§ **Aim of the task**
Put the records from the line containing "Look at this" through the end of the records into a two-column CSV with the columns input and output, one row per record. Enclose each record's text and its answer in quotation marks as single fields, replacing line breaks with spaces.

[Outline records]
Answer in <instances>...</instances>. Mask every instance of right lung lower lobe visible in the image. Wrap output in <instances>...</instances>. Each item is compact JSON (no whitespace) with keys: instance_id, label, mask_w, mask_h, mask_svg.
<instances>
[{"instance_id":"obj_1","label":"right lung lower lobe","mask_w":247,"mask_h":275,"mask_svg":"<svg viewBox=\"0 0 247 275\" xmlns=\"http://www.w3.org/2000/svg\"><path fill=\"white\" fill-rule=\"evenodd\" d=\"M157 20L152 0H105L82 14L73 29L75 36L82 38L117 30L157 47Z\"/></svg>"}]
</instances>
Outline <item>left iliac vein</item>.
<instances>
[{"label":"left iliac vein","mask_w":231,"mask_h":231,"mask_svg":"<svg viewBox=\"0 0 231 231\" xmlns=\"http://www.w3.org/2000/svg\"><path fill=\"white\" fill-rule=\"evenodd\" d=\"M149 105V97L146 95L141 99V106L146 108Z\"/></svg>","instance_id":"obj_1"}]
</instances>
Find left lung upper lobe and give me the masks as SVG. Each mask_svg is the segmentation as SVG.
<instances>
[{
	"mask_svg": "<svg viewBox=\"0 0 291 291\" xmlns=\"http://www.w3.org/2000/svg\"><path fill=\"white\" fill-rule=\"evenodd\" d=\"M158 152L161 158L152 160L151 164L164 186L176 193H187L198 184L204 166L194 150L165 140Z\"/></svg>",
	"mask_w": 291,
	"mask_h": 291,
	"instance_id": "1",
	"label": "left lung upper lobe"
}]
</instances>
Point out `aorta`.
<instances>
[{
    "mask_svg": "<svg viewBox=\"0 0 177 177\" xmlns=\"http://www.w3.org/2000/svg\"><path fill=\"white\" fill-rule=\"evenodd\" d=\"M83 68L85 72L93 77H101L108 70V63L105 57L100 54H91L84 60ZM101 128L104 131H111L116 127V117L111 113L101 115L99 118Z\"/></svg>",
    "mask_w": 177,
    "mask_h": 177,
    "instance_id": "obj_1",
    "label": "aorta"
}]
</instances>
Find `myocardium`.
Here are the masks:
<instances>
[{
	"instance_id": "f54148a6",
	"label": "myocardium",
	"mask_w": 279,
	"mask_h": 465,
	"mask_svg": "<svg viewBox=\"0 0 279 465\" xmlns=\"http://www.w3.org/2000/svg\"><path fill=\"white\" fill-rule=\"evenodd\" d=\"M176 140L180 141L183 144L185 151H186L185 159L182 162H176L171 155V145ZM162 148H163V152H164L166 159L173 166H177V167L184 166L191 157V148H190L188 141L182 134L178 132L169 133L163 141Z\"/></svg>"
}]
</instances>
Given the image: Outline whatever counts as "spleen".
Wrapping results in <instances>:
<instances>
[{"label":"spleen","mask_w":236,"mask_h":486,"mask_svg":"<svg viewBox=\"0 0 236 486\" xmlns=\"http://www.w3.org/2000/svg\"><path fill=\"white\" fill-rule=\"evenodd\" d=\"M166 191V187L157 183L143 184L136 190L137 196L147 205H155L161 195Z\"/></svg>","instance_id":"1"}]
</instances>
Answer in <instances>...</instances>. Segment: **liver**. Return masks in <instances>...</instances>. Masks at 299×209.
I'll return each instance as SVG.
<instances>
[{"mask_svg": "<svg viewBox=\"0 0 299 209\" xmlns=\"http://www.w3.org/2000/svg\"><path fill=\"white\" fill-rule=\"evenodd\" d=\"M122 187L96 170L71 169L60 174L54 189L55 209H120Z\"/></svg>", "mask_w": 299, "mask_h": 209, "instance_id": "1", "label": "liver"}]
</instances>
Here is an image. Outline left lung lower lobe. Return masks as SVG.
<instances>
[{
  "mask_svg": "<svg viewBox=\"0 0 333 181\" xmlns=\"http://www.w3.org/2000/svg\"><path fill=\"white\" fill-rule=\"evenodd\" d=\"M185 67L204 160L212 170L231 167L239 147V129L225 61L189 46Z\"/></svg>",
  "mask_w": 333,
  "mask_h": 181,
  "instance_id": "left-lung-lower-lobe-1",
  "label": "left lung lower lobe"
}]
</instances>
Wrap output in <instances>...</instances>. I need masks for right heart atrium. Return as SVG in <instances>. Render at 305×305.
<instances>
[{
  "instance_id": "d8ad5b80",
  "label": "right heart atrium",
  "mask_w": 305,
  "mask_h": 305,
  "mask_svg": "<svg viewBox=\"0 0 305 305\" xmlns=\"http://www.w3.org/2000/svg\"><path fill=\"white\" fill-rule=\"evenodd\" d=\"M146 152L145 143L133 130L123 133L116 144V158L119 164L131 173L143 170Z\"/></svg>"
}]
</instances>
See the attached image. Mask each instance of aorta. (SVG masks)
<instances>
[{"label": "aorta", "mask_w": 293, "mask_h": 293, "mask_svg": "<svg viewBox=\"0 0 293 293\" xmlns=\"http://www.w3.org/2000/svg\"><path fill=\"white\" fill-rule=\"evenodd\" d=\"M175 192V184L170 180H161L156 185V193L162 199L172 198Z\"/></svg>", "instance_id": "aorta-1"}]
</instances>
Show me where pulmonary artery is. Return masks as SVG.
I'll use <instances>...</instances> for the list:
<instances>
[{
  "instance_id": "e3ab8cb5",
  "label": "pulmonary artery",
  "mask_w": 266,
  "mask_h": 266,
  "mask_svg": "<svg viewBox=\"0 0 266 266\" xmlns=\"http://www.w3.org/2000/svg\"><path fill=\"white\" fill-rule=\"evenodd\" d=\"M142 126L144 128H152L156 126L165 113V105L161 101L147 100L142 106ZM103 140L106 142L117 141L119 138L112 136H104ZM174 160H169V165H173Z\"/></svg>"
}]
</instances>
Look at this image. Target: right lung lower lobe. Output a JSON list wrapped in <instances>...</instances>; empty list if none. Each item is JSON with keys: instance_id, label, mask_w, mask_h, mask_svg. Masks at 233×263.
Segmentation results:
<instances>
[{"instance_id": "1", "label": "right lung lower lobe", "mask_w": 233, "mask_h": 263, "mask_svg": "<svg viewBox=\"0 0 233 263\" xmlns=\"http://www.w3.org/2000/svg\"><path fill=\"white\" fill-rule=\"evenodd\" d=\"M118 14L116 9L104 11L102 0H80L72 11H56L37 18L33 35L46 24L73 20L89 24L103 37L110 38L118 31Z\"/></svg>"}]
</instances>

§ **The answer**
input,output
"Look at this image. Target: right lung lower lobe. Output a JSON list wrapped in <instances>...</instances>; empty list if none. Each item is JSON with keys: instance_id, label, mask_w, mask_h, mask_svg. Masks at 233×263.","Segmentation results: <instances> [{""instance_id"": ""1"", ""label"": ""right lung lower lobe"", ""mask_w"": 233, ""mask_h"": 263, ""mask_svg"": ""<svg viewBox=\""0 0 233 263\"" xmlns=\""http://www.w3.org/2000/svg\""><path fill=\""white\"" fill-rule=\""evenodd\"" d=\""M118 14L116 9L104 11L102 0H80L72 11H56L37 18L33 35L46 24L73 20L89 24L103 37L110 38L118 31Z\""/></svg>""}] </instances>"